With corporate behemoths like GE, Cisco, and IBM as well as hundreds (if not thousands) of tech startups already in this space, why hasn't the smart grid become more ubiquitous? Unsurprisingly, Europe seems further down the path with the potential to leverage wind power from the North Sea Grid and solar power from southern Europe in a continental supergrid. But why hasn't the U.S. made more progress towards smart grid connectivity?

I think one of the biggest challenges is the industry's lack of stakeholder engagement from consumers (corporate and residential) and politicians. When utilities have in the past held referendums regarding the investment in smart grid technologies, the vote [3] does not always go in their favor. This is often because consumers believe that the costs outweigh the benefits. More needs to be done to clearly establish the business case for smart grid adoption. Of course, I am not alone in recognizing this issue. The Smart Grid Consumer Collaborative [3] is focused squarely on the problem. And Katharine Brass, the Program Manager for GE's Ecoimagination program, recently argued [4] that the biggest barrier to more widespread adoption is consumer perception.

Security Concerns. In today's world of heightened concerns over terrorism and increasingly sophisticated hackers, there is no wonder many worry about the vulnerability that our energy system could be exposed to if it truly were as IT-focused (and dependent) as we envision. This is a legitimate concern being addressed by the industry, as evidenced by the forthcoming Smart Grid Security Summit [5] to be held next week in San Diego.

Standards. To Fast Company readers, this will sound like a familiar problem. Numerous technology providers are offering a range of technology solutions ,from smart meters to grid automation software--and many of them have a vested interest in using proprietary, closed standards. The smart grid will only succeed on a large scale if technology suppliers agree to work on an open standard.

PROVIDED RECORDS:
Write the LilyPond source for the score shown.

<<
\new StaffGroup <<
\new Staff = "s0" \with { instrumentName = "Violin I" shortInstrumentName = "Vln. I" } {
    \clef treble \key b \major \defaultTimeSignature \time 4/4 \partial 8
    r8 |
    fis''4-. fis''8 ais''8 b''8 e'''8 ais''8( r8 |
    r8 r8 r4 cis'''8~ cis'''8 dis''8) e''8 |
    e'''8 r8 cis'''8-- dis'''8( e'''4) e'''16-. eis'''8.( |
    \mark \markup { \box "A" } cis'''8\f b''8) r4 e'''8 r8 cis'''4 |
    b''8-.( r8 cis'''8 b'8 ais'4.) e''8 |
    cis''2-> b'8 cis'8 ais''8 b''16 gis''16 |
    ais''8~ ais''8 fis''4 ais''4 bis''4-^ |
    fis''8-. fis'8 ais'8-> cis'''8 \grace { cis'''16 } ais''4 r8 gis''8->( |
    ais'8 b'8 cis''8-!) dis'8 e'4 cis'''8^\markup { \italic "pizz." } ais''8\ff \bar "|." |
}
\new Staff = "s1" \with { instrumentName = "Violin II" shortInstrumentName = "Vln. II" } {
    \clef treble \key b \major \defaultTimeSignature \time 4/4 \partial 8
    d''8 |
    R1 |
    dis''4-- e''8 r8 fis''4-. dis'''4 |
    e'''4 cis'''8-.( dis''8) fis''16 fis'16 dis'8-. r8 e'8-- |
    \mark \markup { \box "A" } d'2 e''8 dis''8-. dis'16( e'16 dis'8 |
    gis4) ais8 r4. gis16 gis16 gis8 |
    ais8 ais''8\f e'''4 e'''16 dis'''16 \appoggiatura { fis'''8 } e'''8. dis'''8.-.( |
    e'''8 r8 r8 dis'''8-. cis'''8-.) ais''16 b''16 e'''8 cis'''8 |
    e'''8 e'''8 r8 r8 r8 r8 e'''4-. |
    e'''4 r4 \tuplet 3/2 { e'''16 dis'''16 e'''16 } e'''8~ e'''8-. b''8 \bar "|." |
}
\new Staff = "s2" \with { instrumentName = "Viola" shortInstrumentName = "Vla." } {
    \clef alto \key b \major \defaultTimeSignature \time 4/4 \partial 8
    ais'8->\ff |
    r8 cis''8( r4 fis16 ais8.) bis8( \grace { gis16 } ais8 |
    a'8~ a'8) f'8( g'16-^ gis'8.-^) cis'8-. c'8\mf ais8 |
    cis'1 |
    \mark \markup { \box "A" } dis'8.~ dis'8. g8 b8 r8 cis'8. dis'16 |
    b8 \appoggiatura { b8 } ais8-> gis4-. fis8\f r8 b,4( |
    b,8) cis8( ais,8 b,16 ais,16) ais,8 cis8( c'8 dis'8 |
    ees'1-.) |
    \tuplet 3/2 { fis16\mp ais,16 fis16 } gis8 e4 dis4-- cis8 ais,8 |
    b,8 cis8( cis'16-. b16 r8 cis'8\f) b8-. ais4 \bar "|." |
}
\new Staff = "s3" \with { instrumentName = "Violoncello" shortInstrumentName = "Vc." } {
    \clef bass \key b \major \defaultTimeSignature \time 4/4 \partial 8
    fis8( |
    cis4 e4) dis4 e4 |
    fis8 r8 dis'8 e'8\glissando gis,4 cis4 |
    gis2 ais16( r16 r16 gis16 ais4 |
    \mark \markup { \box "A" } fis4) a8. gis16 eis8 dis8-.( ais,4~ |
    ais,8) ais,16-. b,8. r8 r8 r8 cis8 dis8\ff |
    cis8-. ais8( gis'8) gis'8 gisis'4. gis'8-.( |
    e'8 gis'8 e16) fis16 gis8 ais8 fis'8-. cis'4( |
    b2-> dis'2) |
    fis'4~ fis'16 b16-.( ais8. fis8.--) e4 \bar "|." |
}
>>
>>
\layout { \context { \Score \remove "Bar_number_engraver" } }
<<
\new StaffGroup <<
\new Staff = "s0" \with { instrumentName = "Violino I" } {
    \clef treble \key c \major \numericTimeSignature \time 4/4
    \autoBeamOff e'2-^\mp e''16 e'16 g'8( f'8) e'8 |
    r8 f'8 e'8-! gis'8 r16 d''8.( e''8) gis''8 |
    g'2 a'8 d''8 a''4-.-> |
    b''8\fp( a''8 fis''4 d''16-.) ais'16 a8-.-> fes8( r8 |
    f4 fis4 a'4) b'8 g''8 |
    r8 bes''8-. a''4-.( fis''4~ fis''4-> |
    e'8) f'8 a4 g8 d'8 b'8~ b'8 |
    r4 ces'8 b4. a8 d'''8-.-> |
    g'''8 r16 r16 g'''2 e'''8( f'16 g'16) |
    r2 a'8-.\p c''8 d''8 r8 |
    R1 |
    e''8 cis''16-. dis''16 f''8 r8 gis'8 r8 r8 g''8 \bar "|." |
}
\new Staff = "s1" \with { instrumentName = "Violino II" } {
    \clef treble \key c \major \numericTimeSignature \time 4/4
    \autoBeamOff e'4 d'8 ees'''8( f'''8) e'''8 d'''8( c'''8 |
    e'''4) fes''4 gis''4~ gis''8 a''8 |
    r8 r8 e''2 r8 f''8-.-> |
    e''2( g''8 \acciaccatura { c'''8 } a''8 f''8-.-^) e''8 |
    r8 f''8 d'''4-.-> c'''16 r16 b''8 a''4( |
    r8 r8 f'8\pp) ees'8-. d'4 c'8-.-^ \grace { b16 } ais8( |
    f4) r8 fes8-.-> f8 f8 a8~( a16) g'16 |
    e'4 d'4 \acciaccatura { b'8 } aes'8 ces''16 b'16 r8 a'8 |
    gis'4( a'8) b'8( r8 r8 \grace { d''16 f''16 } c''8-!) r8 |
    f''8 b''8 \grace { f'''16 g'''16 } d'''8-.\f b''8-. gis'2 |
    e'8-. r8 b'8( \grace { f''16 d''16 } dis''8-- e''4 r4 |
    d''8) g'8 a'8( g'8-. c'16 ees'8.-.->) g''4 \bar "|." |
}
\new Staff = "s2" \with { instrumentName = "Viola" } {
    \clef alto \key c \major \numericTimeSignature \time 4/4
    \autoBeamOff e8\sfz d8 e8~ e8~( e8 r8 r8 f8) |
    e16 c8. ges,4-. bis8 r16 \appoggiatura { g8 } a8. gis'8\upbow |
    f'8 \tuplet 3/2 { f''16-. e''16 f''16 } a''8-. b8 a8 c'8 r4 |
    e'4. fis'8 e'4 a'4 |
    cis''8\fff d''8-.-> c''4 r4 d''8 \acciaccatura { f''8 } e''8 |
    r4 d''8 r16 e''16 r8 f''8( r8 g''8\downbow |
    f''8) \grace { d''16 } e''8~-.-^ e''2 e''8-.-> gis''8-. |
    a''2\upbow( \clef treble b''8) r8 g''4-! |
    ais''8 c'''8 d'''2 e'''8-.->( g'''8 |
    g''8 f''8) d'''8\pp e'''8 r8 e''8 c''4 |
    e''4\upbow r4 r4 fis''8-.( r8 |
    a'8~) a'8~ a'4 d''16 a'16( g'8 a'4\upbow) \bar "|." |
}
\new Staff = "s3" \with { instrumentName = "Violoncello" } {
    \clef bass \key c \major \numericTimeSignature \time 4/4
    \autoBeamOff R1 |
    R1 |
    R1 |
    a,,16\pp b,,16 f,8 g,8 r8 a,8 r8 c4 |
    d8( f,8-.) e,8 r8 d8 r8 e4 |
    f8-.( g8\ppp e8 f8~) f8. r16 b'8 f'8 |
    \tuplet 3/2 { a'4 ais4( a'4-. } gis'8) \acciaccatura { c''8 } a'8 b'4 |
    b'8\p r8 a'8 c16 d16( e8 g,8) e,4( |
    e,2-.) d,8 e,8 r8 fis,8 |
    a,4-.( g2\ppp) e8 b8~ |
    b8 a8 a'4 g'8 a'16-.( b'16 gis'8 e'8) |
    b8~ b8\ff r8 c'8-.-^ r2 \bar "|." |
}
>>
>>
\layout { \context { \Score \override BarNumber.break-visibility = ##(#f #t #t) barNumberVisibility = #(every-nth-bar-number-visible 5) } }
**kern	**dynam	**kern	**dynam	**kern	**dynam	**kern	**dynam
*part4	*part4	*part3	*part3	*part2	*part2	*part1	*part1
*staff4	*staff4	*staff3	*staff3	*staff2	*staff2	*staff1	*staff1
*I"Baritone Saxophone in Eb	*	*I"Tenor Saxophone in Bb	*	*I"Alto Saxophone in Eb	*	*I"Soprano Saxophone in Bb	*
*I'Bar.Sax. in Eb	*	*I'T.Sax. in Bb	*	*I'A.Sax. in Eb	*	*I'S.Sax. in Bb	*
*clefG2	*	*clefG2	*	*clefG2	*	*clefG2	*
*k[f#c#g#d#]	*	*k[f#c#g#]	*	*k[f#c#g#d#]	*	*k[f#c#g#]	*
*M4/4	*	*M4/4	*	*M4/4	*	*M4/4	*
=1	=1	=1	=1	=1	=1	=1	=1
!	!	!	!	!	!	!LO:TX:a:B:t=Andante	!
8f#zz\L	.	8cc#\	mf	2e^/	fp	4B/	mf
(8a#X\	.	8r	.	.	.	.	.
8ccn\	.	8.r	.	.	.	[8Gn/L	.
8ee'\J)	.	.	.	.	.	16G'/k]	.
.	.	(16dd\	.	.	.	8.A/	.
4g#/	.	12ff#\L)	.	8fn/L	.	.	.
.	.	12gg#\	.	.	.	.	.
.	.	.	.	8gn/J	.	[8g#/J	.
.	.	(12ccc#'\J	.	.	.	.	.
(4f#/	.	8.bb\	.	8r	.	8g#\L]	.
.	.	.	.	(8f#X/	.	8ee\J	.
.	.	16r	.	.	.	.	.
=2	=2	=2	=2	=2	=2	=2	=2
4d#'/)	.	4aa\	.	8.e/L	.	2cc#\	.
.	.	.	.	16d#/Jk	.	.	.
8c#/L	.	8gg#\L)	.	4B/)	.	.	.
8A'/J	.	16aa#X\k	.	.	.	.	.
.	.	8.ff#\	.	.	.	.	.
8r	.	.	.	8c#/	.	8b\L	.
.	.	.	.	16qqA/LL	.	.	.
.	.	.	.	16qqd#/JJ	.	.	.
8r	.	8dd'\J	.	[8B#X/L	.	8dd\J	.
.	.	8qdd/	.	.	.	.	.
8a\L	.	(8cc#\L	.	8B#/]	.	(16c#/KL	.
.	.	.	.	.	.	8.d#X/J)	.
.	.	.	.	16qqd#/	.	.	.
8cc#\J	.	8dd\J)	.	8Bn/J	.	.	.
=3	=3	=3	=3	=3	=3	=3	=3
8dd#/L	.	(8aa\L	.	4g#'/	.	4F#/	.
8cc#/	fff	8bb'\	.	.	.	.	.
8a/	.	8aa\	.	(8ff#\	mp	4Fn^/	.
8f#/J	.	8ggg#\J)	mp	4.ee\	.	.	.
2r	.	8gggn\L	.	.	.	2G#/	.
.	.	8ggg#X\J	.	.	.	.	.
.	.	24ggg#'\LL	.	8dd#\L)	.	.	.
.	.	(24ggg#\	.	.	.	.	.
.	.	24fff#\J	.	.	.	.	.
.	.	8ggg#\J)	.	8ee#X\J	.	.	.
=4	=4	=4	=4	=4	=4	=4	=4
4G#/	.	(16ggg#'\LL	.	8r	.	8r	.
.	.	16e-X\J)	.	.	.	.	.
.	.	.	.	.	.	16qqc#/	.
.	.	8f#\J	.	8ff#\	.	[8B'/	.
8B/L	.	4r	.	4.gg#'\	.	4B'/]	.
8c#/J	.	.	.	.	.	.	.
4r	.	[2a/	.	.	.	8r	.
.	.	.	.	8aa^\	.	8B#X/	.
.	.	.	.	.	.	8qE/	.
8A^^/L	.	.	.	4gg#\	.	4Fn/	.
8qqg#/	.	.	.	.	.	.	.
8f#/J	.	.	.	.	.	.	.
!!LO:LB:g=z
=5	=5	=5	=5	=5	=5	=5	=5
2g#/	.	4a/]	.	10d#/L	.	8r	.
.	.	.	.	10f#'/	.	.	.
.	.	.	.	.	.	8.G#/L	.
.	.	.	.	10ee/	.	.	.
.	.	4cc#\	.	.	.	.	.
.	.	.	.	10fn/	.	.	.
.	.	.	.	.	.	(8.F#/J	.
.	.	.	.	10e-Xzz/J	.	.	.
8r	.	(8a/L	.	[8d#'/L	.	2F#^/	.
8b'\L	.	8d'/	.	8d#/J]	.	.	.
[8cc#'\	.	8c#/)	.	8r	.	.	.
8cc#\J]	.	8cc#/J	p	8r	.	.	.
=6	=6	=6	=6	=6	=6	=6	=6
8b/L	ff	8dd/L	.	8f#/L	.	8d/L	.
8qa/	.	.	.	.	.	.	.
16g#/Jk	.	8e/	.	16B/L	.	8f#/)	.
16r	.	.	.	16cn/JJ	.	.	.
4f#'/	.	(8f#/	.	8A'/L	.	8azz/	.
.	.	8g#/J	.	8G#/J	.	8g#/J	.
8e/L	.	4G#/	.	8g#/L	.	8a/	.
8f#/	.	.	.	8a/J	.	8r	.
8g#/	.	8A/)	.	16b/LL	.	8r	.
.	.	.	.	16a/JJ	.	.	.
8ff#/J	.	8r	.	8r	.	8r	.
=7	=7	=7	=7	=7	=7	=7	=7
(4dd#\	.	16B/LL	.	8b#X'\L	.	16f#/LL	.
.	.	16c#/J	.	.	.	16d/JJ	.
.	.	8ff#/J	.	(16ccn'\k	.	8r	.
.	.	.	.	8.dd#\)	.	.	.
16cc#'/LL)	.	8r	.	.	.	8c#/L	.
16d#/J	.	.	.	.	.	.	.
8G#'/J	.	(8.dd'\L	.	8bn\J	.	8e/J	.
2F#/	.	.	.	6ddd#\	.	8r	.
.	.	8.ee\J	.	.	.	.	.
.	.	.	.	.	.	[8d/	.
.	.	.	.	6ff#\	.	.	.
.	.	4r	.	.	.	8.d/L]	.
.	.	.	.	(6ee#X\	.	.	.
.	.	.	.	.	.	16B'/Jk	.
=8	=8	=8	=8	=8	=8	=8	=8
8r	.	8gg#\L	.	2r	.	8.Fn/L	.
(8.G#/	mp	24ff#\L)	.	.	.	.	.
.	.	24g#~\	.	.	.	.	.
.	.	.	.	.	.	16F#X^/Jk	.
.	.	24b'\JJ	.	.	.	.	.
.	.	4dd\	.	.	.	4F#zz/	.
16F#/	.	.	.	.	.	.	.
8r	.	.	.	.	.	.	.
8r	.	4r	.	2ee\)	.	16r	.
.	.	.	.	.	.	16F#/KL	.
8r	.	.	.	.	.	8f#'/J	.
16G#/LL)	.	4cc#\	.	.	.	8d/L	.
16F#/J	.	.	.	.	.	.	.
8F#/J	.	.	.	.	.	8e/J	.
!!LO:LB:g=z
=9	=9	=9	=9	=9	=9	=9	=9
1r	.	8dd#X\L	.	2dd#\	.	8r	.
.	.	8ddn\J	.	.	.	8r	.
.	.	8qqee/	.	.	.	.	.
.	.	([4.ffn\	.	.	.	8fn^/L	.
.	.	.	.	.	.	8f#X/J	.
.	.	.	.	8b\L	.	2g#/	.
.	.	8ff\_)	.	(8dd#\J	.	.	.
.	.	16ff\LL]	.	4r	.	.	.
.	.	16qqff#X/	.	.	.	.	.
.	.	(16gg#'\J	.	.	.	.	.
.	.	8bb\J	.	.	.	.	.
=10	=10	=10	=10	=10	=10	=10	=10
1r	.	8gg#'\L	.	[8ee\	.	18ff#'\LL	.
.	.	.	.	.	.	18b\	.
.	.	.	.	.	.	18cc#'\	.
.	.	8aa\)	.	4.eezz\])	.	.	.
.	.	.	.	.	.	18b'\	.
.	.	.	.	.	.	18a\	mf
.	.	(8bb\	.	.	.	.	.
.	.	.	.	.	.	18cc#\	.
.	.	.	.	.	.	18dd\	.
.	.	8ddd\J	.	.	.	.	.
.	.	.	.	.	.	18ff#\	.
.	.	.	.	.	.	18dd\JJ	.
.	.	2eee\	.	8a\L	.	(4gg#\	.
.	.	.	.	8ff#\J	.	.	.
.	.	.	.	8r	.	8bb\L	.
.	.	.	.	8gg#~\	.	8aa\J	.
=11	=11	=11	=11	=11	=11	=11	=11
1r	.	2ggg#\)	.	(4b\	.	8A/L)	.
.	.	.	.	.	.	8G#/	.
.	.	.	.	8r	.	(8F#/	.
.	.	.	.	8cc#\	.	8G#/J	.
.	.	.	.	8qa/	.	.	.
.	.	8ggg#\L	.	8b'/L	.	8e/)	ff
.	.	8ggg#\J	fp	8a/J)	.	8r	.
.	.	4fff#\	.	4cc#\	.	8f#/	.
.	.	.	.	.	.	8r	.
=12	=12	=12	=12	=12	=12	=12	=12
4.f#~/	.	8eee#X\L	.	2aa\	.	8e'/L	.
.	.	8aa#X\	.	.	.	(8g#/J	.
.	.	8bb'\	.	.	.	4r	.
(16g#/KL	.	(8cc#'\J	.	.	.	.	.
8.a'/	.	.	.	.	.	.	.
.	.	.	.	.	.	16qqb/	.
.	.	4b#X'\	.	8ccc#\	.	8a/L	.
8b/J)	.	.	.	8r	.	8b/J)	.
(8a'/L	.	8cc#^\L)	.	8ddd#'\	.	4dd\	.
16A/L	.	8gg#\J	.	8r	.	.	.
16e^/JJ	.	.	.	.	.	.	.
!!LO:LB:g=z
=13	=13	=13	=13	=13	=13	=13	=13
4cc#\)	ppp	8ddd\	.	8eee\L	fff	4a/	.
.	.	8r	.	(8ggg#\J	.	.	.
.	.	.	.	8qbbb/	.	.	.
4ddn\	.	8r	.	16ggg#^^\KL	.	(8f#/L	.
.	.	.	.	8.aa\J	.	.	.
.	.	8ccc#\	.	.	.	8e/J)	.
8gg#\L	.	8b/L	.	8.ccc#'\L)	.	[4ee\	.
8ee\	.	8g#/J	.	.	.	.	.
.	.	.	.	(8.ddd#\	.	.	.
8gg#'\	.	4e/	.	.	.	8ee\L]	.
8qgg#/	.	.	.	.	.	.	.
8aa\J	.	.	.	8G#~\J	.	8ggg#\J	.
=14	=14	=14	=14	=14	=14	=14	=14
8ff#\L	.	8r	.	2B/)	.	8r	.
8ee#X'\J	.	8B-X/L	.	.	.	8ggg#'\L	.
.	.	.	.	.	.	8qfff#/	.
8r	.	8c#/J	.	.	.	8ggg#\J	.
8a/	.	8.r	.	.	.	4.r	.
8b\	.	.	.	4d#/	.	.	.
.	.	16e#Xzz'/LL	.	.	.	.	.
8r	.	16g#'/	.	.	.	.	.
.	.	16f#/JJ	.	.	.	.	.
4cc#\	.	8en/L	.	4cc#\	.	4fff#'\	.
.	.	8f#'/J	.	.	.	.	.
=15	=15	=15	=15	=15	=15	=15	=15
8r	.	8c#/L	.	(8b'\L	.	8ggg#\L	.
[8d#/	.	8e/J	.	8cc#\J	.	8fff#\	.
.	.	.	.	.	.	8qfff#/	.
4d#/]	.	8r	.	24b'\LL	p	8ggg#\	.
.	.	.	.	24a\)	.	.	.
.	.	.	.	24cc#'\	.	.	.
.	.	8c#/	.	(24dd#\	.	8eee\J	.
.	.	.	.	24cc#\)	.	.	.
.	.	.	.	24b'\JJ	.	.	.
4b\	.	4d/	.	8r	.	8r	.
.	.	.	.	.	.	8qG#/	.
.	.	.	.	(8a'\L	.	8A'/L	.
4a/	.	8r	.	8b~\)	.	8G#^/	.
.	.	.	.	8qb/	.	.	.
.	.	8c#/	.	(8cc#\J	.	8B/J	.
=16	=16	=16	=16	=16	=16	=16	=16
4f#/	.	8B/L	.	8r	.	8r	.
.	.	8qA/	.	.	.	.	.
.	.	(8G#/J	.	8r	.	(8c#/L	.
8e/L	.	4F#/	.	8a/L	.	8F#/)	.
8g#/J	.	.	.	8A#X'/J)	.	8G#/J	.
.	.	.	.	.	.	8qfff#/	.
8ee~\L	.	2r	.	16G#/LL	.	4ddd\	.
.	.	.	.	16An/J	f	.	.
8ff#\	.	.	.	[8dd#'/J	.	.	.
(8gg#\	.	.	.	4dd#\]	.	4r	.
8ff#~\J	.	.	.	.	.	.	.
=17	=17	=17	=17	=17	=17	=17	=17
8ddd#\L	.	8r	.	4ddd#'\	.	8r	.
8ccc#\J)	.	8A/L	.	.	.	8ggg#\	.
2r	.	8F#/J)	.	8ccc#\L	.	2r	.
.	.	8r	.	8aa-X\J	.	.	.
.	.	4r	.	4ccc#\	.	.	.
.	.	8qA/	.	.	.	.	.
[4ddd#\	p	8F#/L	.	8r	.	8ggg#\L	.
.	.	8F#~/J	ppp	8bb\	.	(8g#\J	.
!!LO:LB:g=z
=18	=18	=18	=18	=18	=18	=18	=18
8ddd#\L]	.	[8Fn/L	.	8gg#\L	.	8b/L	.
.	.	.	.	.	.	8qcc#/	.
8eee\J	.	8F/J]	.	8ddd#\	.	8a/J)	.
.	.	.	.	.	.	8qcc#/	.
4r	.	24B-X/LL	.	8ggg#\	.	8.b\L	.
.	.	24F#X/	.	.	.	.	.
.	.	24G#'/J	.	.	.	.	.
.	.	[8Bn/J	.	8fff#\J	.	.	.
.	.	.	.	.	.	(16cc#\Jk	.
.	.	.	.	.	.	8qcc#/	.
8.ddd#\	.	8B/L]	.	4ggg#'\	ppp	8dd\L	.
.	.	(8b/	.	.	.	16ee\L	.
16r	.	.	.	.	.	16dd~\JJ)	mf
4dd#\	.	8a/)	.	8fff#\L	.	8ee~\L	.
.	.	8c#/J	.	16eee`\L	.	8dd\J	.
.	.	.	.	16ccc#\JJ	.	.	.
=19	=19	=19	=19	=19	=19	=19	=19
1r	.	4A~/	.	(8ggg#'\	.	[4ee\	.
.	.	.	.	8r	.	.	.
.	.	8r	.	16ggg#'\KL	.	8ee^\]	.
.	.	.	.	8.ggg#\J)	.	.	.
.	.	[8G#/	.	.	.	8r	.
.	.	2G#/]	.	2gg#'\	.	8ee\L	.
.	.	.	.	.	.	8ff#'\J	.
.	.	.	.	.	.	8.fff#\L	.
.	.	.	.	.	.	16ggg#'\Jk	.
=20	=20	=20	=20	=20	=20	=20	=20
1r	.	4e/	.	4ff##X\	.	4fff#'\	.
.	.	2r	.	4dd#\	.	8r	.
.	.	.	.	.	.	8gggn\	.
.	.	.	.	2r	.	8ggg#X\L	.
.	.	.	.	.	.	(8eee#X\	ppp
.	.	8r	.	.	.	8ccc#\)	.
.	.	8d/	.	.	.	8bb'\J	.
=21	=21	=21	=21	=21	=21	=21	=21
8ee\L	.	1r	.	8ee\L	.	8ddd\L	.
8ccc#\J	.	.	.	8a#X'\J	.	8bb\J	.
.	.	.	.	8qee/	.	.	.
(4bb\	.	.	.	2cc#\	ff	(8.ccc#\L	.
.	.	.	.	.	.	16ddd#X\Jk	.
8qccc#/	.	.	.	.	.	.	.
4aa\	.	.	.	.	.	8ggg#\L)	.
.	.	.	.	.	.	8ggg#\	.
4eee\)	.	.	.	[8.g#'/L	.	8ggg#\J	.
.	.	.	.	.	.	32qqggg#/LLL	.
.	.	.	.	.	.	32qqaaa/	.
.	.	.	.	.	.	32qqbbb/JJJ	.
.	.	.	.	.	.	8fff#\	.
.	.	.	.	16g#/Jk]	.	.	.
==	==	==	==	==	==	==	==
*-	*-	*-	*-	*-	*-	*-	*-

PROBLEM TO SOLVE: Please continue the passage on U.S. smart grid adoption, starting after its last paragraph about standards.

RESPONSE TO THIS TASK:
Regulatory and Policy Support. The U.S. has a difficult landscape for bringing the energy industry into the 21st century. We have a mix of federal regulation and state legislation, as well as some level of autonomy at the municipal level. A great book that explains this issue is Smart Power: Climate Change, The Smart Grid, and the Future of Electric Utilities [6]. Guido Bartels, IBM’s head of Global Energy and Utilities, Chairman of GridWise Alliance and an adviser to the Obama Administration, has also spoken up [7]about the need for more regulatory action to provide the proper incentives for the adoption of smart grid technology.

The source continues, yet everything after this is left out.